- **Set of tasks**:
1. In the forum post about upsampling below, which three Chord DACs does the writer have on hand alongside the M-Scaler?
2. Carry on writing the forum post about upsampling below, starting right after its last sentence.

The filter and noise shaping should have more of an audible effect than the upsampling part. The ability to apply closer-to-ideal filtering is just dependent on higher sampling rates. And it is the filtering and noise-shaping that really chews up the processing time. Something you can easily experiment with in the trial version of HQPlayer for example - compare the coarser filters and lower-order noise-shapers on any level of upsampled content, and you’ll quickly see that.

5 Likes

Thinking about the context of this some more last night …

It’s probably worth pointing out (even though I would hope it is largely self-evident) that, absent wanting to alter the performance of a high-quality true-NOS DAC (such as the Holo Audio or Metrum units), upsampling/filtering is mostly in the realm of “things you tweak once you have everything else where you want it”.

For example, high-quality EQ will have a much more pronounced (and useful) effect on one’s listening than upsampling - and one that you can always ensure is beneficial to you, as you’re able to apply it “to taste”.

Buying a better transducer is the next most prominent change you can make, followed by amps and DACs.

Indeed, if we just focus on DACs as a case-in-point, just sitting here with the M-Scaler and three of Chord’s DACs (DAVE, Hugo 2, Qutest) that can take full advantage of it, I would say that while I do hear definite differences, all of which so far I would classify as improvements when applying the M-Scaler to the chain, what I do NOT find is that the addition of the M-Scaler alters the performance ranking of those units.

In other words, the M-Scaler -> Hugo 2 or M-Scaler -> Qutest chain does not, for me, result in an across-the-board better end result than using DAVE on its own. Which would mean that if I was building my system again, I would still want to get to the point where I’d bought DAVE, and gotten the rest of my chain optimized, before I bought the M-Scaler.

At least with software-based approaches the investment is far less (<$200 for the best software way to do this sort of thing I know of). Although to take that to its ultimate capability you’ll still be putting a couple of thousands dollars into the necessary hardware to run the software at that level reliably.

Anyway, long story-short … there’s what upsampling is useful for as applied internally in almost all DACs, and the number of rather tricky problems it helps to address there vs. extreme upsampling and special filtering beyond that. The former is high-value, low-cost, the latter is higher-cost and the value is heavily dependent on a number of other factors.

- **Information shown**:
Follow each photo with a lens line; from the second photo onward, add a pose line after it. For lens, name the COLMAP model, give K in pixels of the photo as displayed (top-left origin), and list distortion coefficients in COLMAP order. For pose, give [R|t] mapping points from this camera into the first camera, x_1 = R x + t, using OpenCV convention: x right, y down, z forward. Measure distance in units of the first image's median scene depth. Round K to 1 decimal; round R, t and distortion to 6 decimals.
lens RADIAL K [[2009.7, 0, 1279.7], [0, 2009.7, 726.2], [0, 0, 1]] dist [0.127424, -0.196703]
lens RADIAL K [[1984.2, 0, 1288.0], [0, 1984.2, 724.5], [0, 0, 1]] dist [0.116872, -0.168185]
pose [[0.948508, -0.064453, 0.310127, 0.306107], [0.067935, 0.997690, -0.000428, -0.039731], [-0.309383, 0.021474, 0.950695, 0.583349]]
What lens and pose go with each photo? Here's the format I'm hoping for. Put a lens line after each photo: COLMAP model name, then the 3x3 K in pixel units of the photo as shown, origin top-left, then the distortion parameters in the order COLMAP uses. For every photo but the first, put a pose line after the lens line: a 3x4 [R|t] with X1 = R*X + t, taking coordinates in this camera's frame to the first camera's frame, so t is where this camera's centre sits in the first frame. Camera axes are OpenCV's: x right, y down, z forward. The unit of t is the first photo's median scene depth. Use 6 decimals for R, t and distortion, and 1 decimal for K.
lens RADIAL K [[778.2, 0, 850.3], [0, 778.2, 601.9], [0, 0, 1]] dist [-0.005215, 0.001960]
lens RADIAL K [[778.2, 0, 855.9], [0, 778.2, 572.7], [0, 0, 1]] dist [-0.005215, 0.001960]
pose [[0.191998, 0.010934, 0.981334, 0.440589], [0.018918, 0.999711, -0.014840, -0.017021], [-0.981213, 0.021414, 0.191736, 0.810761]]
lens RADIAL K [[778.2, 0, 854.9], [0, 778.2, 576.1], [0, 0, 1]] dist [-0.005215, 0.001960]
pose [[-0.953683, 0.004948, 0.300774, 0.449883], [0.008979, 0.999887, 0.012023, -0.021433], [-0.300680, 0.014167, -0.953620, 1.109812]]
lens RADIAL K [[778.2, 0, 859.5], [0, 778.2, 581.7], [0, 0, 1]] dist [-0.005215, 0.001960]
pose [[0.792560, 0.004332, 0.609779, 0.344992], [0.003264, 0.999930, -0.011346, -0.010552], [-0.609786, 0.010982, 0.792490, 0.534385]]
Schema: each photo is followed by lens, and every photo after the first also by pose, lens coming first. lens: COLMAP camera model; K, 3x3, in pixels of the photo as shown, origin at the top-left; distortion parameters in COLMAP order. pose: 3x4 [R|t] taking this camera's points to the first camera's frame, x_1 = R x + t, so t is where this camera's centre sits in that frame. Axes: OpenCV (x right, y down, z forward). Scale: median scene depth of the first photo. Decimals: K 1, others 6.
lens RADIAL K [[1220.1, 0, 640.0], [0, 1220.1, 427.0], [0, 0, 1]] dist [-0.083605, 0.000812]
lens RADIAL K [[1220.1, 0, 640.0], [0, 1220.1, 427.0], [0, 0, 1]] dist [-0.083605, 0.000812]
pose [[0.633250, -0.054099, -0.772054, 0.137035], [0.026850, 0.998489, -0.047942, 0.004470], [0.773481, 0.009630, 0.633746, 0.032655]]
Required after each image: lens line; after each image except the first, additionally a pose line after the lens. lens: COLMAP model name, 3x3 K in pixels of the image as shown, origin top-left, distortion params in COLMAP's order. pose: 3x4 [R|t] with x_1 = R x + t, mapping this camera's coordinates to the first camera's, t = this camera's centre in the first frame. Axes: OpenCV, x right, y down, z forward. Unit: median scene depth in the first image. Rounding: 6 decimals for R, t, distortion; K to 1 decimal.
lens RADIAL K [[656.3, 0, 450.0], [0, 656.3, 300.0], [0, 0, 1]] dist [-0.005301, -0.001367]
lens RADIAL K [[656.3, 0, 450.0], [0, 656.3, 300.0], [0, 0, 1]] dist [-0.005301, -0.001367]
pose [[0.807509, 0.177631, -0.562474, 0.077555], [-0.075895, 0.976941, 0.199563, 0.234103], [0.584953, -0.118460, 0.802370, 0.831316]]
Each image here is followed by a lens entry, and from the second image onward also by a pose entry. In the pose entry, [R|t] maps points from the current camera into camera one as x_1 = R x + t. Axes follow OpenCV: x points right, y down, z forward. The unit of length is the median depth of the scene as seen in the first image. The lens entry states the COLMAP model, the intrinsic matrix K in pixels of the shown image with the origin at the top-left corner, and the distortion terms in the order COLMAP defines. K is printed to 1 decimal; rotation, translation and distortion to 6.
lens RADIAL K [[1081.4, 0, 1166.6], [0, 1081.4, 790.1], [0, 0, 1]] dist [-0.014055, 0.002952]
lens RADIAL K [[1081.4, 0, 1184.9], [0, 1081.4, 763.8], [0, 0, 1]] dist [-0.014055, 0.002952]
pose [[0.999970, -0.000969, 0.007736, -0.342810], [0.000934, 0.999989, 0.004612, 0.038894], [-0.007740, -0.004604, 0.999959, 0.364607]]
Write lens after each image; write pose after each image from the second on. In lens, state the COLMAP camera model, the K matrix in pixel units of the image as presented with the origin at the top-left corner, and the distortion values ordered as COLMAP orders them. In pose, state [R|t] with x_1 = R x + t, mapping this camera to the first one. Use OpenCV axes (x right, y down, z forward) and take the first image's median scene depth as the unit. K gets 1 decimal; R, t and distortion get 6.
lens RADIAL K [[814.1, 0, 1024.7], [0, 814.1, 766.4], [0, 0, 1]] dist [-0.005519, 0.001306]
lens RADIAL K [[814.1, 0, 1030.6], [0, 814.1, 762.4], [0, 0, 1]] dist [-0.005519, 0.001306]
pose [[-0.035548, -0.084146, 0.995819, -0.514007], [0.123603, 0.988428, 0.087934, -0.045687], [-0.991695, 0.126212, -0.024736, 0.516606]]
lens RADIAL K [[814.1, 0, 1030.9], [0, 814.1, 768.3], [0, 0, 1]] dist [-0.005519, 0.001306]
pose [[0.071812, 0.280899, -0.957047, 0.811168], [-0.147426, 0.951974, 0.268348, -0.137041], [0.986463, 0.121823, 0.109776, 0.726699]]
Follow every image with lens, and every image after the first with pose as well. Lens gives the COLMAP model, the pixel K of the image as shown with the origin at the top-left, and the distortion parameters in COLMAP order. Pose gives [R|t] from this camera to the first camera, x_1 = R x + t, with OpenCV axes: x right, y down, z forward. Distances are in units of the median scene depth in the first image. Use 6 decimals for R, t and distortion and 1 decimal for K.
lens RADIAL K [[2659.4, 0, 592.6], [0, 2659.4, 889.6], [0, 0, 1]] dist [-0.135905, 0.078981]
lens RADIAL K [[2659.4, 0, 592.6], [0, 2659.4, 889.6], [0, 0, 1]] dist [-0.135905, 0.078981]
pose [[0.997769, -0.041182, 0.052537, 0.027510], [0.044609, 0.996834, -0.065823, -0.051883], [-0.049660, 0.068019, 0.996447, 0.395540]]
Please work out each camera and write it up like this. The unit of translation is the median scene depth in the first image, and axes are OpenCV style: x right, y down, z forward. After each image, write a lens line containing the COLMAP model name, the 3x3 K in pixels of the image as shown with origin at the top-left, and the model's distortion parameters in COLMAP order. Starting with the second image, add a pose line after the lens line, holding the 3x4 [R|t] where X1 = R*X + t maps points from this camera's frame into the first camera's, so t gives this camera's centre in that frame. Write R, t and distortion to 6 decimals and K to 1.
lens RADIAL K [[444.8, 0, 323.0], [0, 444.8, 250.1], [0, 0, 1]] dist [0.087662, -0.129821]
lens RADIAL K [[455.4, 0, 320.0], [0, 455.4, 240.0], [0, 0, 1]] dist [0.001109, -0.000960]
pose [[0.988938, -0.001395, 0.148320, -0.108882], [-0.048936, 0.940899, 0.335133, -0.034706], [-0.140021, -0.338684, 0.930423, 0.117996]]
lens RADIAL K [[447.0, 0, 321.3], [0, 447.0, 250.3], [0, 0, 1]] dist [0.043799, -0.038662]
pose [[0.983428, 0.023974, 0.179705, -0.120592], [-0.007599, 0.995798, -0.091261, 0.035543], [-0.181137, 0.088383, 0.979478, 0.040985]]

- **Task-by-task outputs**:
1. DAVE, Hugo 2 and Qutest.

2.
6 Likes

The joys of this hobby are that there are sooo many options, and anyone person will never have the same thing as another. Allowing for these types of knowledge passing and discussion =) I think that Upsampling is just another cool thing that is an option in the chain of many other tweaks/mods you can do. I also agree it is the pursuit of ones own preference to perfection that allows for these types of discussions and hobby. I started researching this and knew that others had way more knowledge than I do, and majority of the articles I found were too biased in ones own opinion for me to take overly seriously. Hence me posting it here. Thank you for taking the time to post valuable information, and passing down some knowledge!

3 Likes

I was recently using a trial version of this software - https://topazlabs.com/gigapixel-ai/ - to greatly increase a medium size image to large scale hi-res, amazing that it actually added realistic and accurate-looking fine detail to small fuzzy details where the information wasn’t really there, actually making shells on a beach, wooden details and scraped paint, pieces of equipment etc. on an old boat make sense and become recognizable as distinct objects. Kind of magic, fueled by machine learning and neural networks that learned from thousands of other images to realistically fill the gaps while enlarging. (Actually far more impressive in use than the examples even show). Was wondering if this sort of machine learning could be applied to audio to create more detail and realism, and how that differs from upscaling on current appriaches like for the m scaler. Mr. Watts?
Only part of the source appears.